Analysis service providers and their tools help us to understand how users use our products in order for us to provide customized communication and product improvements in the future.
Marketing service providers support us in creating, sorting, customizing, and sending newsletters, emails, and other messages about our products to our users.
Hosting and cloud services and their tools are used to store data and to produce anonymized analyses (see section 2.4 above).
6.7 Usage data
We only use Google Universal Analytics in the publicly accessible part of our website (no login required), a web analysis service by Google Inc. (“Google”).
You can prevent the storage of cookies using the appropriate setting in your browser, as described in section 6.6 above.
6.8. Storage and deletion
6.8.1 Your User Data is stored on your device. This data is also stored on our servers. We only use systems that meet GDPR requirements.
6.8.2 Your data is stored on servers in the European Union (EU). We ensure that the high protection level pursuant to the GDPR is guaranteed.
6.8.3 As a rule, Harald AI only stores your personal data for the duration of the contract. In exceptional cases, longer storage may be required in order to fulfill post-contractual obligations or to comply with statutory storage obligations or disclosure duties, or to assert, exercise, or defend legal claims (limitation periods).

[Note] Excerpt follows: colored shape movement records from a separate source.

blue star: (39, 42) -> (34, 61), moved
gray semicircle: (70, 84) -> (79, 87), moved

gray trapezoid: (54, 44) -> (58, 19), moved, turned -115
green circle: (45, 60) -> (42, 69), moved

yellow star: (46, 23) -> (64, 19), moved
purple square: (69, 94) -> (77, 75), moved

Minors, below the age of sixteen are only permitted to use our products with the consent of a parent/guardian. This also applies to processing their personal data, which is only legal if and to the extent to which the consent has been obtained by and through the parent/guardian. Otherwise use of our products is prohibited.
6.10. Data protection officer
6.10.1 Our data protection officer is available to answer all data protection questions at firstname.lastname@example.org . The data protection officer monitors ‒ independently and not bound by instructions ‒ compliance with all data protection regulations and is subject to strict statutory secrecy and confidentiality obligations.

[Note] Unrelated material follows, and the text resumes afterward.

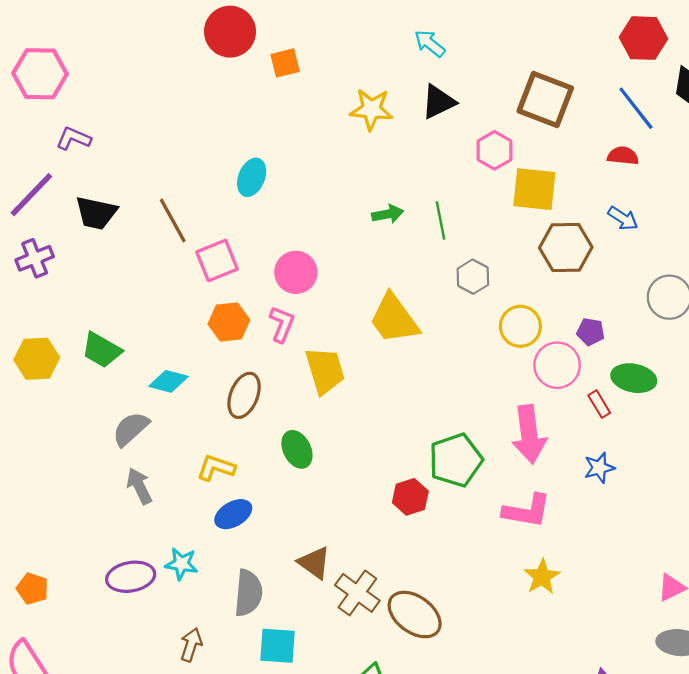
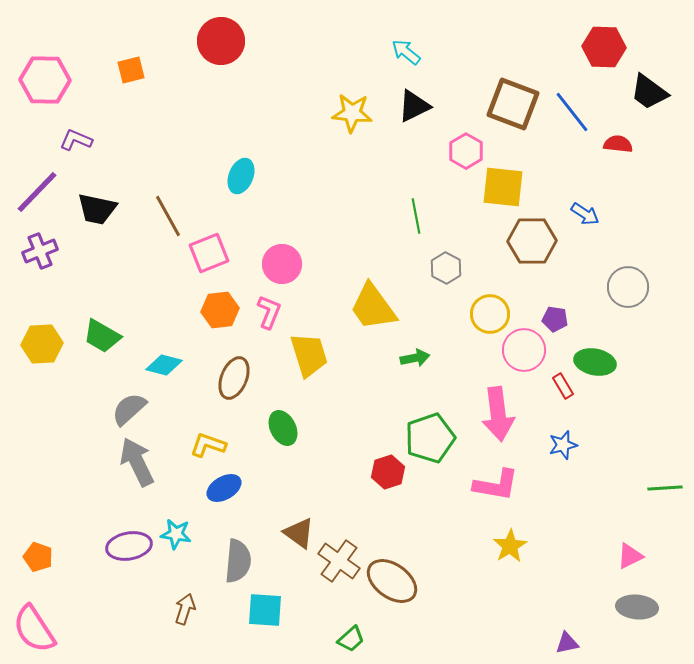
orange square: (285, 63) -> (131, 70), moved
blue line: (636, 108) -> (572, 112), moved
red semicircle: (623, 156) -> (618, 144), moved
green arrow: (388, 214) -> (415, 358), moved
gray arrow: (139, 486) -> (137, 462), size x1.4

6.10.2 The data protection officer is widely involved in all questions associated with protecting the personal data of our users. As a trained expert, he monitors our processing on an ongoing basis, informs and regularly advises the entire Harald AI team in order to ensure the best possible protection of your User Data.

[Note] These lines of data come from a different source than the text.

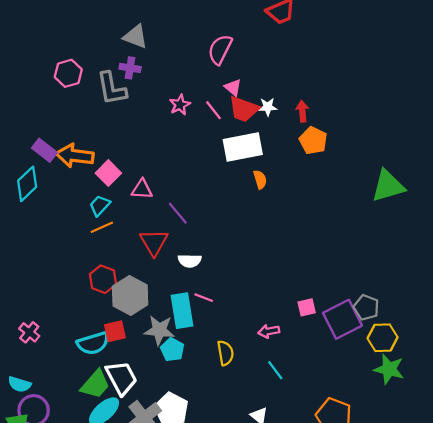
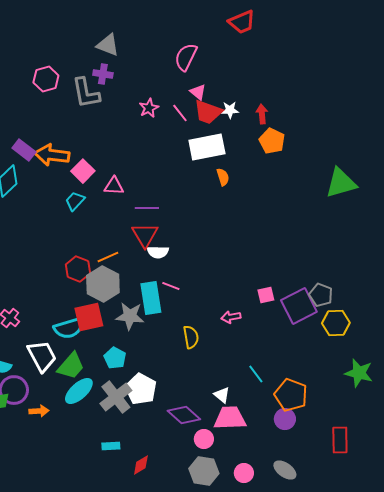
purple line: (178, 213) -> (147, 208), turned -50
orange line: (102, 227) -> (108, 257), moved
red triangle: (154, 242) -> (145, 235), moved
red square: (115, 331) -> (89, 317), size x1.4
cyan pentagon: (172, 350) -> (115, 358), moved
green star: (389, 369) -> (359, 373), moved
cyan line: (275, 370) -> (256, 374), moved
white trapezoid: (121, 378) -> (42, 356), moved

6.11.1 As technology and processes in the Internet as well as data protection legislation are constantly being developed, we have to undertake changes from time to time. We will inform you of changes by appropriate means whilst granting an appropriate advance notice period and if necessary obtaining new consents.
- YOUR RIGHTS
7.1. Revocation of consents
If we process your User Data based on your consent, you may revoke the consent at any time. However, this will not affect the lawfulness of the processing before the revocation. We will continue to provide our services if they do not depend on the consent that has been revoked.
7.2. Information, correction, and restriction
7.2.1 Each user has the right to request information on the processing of their personal data. To do so, please contact us at any time at email@example.com .
7.2.3 Should some of your personal data be incorrect, you can request that your data is corrected or completed at any time. You can correct most data yourself in our apps. You have the right to restrict data processing for the duration of any investigation review that you have requested.
7.3 Deletion (“right to be forgotten”)
Each user has the right to request the deletion of their personal data. To do so, please contact us at any time at firstname.lastname@example.org.
7.4 Ability to transfer data
Finally each user has the right to request that we provide an overview of their personal data to another responsible party, if this is technically feasible.
7.5.1 If you feel we are not protecting your data protection rights adequately, please contact us at any time at email@example.com or contact our data protection officer directly at firstname.lastname@example.org. We will handle your request as soon as possible.
THANK YOU FOR YOUR CONFIDENCE IN US!